Código Civil, Código Civil - Direitos dos Contratos

1 O contrato em meio aos negócios jurídicos – introdução

Damos o nome de fatos aos acontecimentos que vivenciamos em nosso ambiente social. E, entre estes, sobressaem os fatos jurídicos (1) que podem ser definidos como todo acontecimento decorrente da natureza (2) ou da atuação humana, do qual deflui efeitos para o Direito.

Exemplo de fato é o raio que cai no oceano sem maiores consequências. Exemplo de fato jurídico é o mesmo raio que queima uma embarcação (3), ou ainda, a compra e venda de peixes contratada entre o dono da embarcação e o proprietário de um supermercado; o dever de reparar o dano causado numa colisão de veículos; a obrigação de restituir uma soma de dinheiro obtida sem qualquer razão de direito (enriquecimento sem causa (4)).

Dentro dos fatos jurídicos  decorrentes da atuação humana (5)  devem ser ressaltados os  atos jurídicos – em sentido amplo -, que se subdividem em lícitos e ilícitos, conforme estejam ou não de acordo com os preceitos do ordenamento jurídico.

Os lícitos dividem-se em atos jurídicos em sentido estreito, em atos-fatos jurídicos e em negócios jurídicos.
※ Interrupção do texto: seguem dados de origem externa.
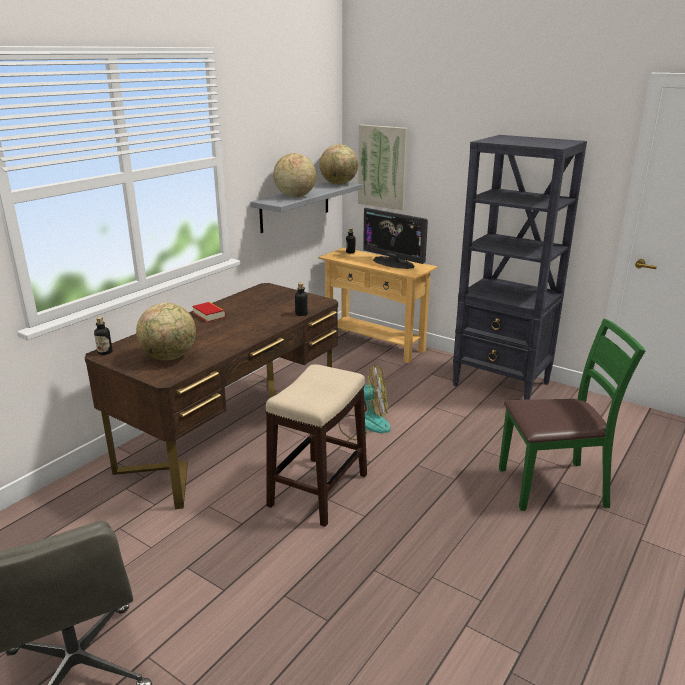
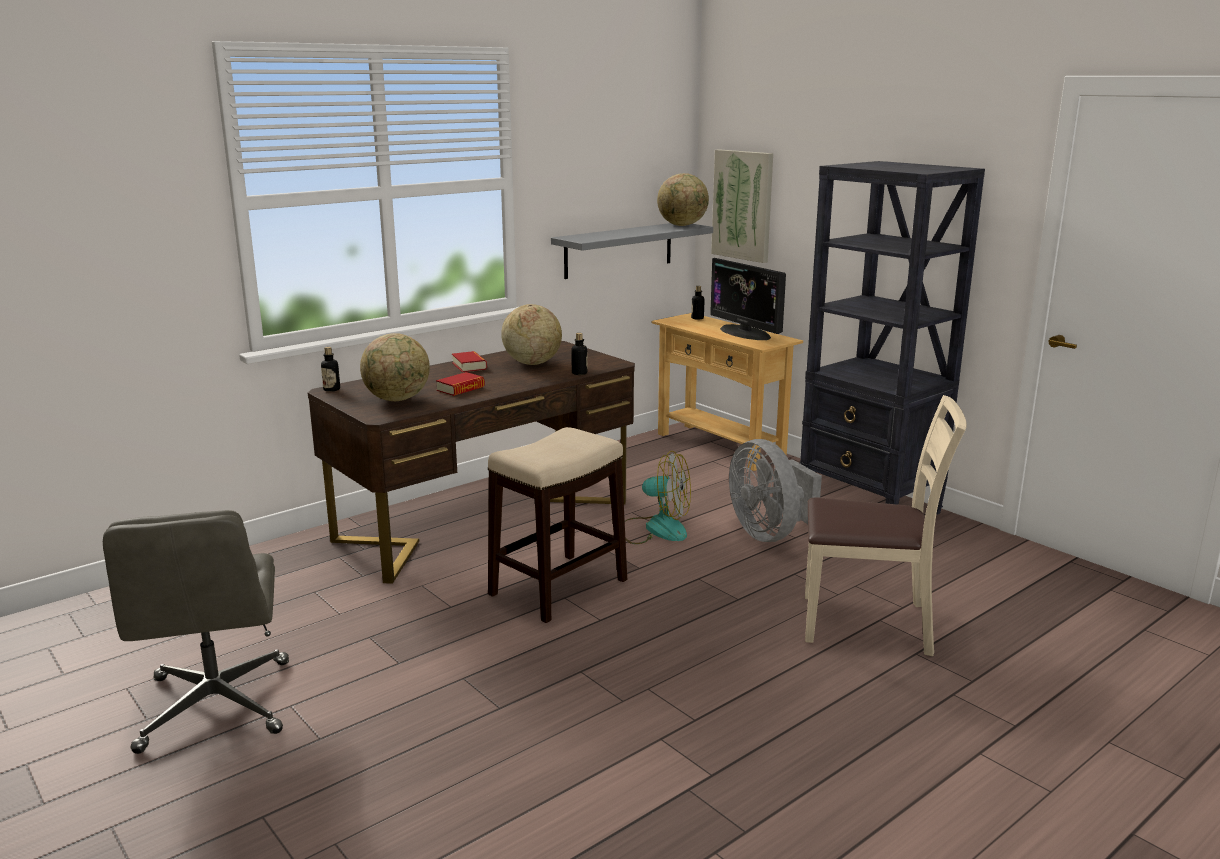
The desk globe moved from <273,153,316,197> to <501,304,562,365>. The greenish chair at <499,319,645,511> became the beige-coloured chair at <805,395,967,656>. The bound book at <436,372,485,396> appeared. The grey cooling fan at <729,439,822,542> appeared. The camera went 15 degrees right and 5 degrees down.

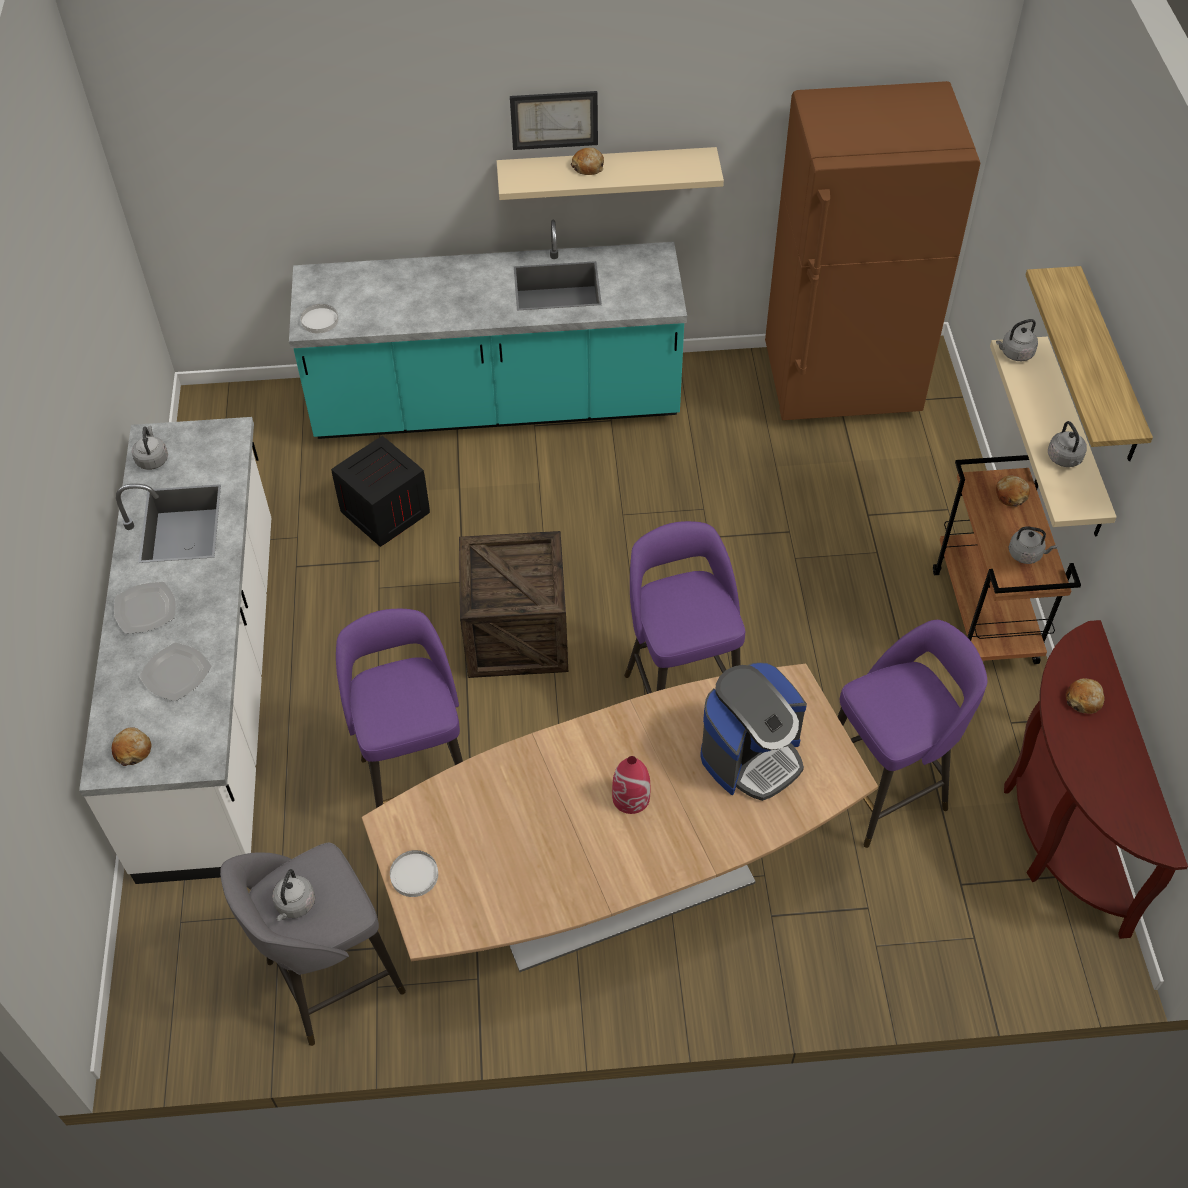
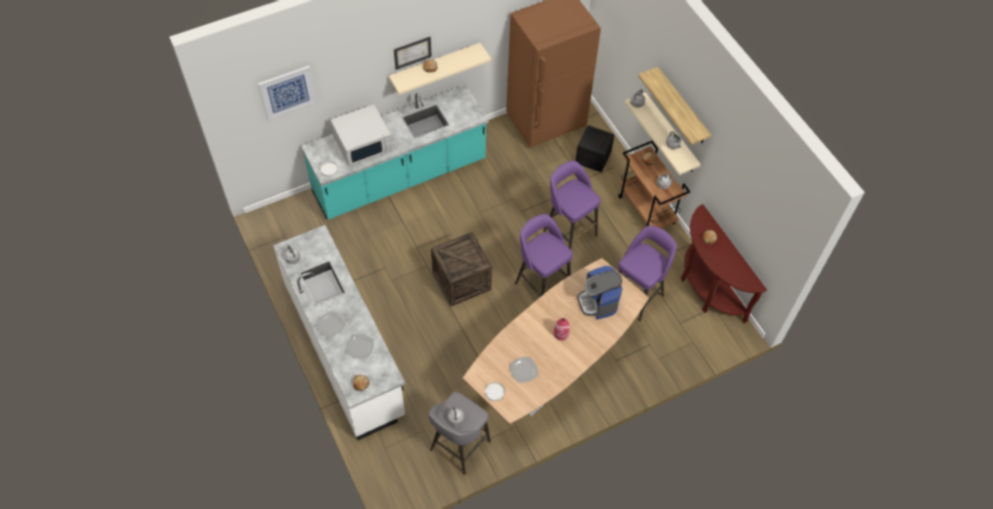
The crate moved from <331,436,430,547> to <575,125,615,172>. The purple sitting stool moved from <336,609,463,808> to <543,161,601,249>. The coffee machine at <700,662,807,801> turned 135 degrees clockwise. The wall picture at <258,66,317,120> appeared. The white-coloured microwave at <330,105,393,167> appeared. The plate at <510,357,538,383> appeared. The camera went 25 degrees left and 5 degrees up.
Isso porque, em algumas ações, o fato humano consiste em perdoar uma dívida, noutras em apropriar-se de um objeto da natureza e, por vezes, tem em mira a realização de um verdadeiro negócio em que as partes criam normas para regular seus interesses.

Observe-se que a palavra negócio aqui tem sentido um pouco diferente de “negócio” utilizado na linguagem corrente.
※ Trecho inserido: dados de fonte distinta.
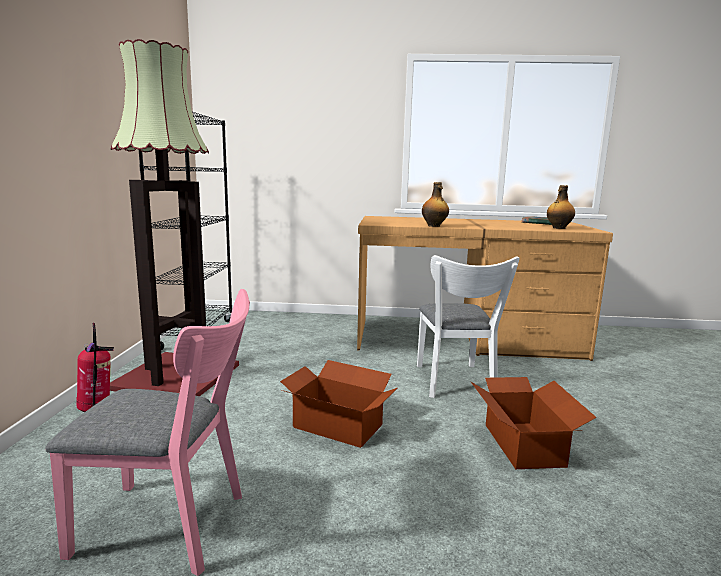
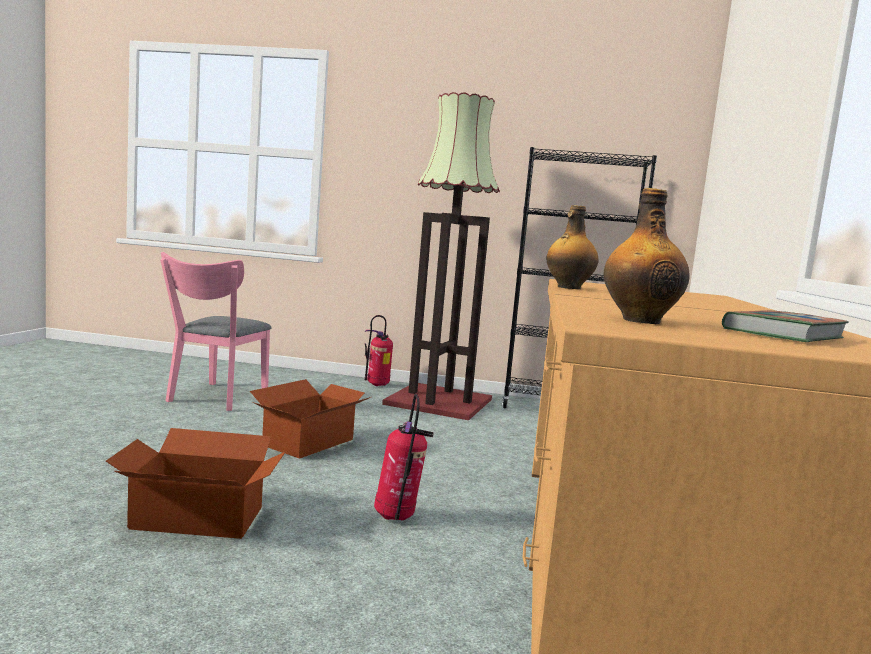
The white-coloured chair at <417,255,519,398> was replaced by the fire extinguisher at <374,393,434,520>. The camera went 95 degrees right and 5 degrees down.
Negócio (jurídico) significa o querer (6) exteriorizado dos sujeitos de direito quando resolvem disciplinar seus interesses, obtendo direitos e assumindo obrigações, sob a autorização do ordenamento jurídico (7).

Nesse sentido, cabe assinalar que quando o legislador do Código Civil de 1916 falava em “ato jurídico” estava, na verdade, pretendendo se referir a “negócio jurídico”.
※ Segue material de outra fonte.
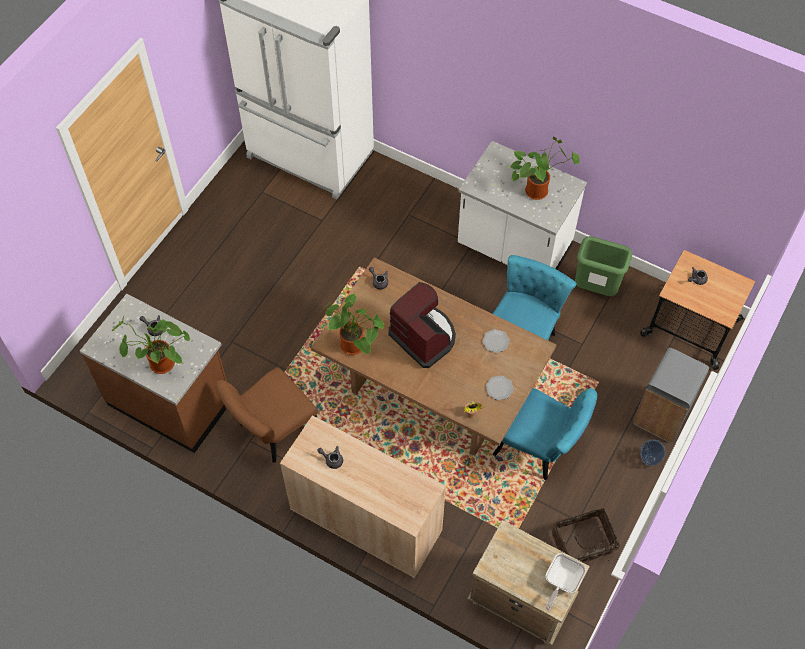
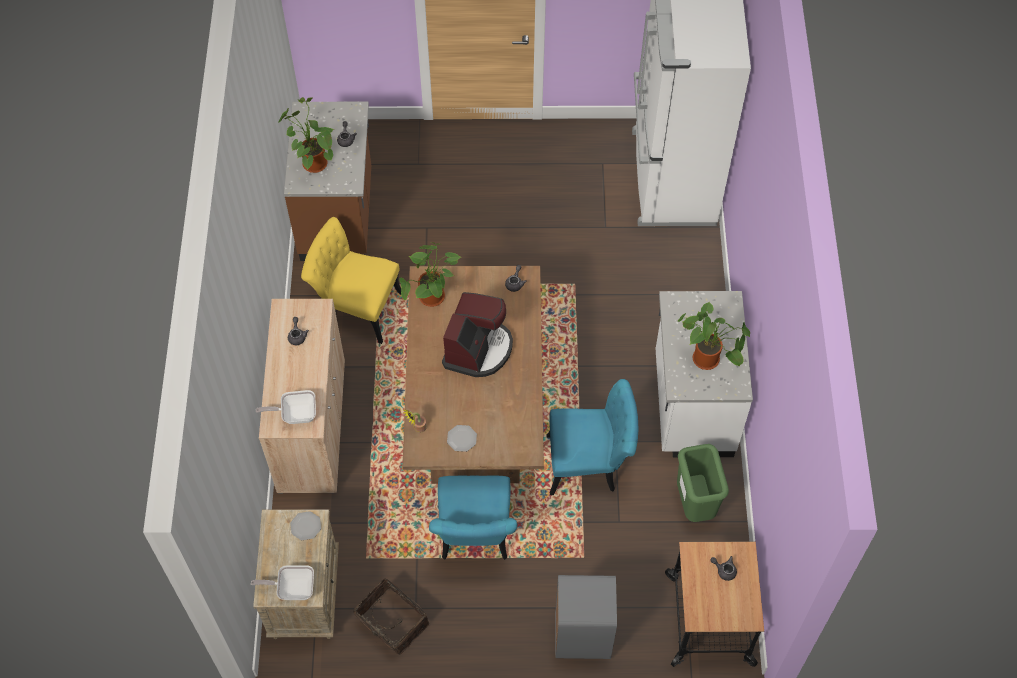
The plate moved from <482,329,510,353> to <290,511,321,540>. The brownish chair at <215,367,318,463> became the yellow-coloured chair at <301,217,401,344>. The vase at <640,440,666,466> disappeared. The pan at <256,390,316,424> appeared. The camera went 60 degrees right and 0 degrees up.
Nas palavras de Luciano de Camargo Penteado

O negócio jurídico, como expressão da autonomia privada, é manifestação da liberdade humana. Expressa em torno a uma declaração, circunscrita a determinada circunstâncias, com objeto e forma, a vontade forma um todo incindível com clausulado próprio, modelagem específica e tipo a que se pode reconduzir cada uma das categorias. O negócio jurídico, entretanto, nada obstante a recorrência que adquira, podendo ser reconduzido a modalidades conhecidas, como os contratos, o acordo de transferência de propriedade, o casamento, o testamento, muitas vezes se recobre de matizes e circunstâncias especiais. O negócio jurídico é expressão da livre iniciativa, reconhecida constitucionalmente, a partir da qual se podem estruturar atos de vigência e expressão do jurídico na sociedade.Fundamento da República (CF, art. 1º, IV), o valor social da livre iniciativa é o que permite às partes querer e, mais que isto, querer de um modo ou de outro, plasmando sua vontade como objeto dos negócios dotados de força preceptiva (8).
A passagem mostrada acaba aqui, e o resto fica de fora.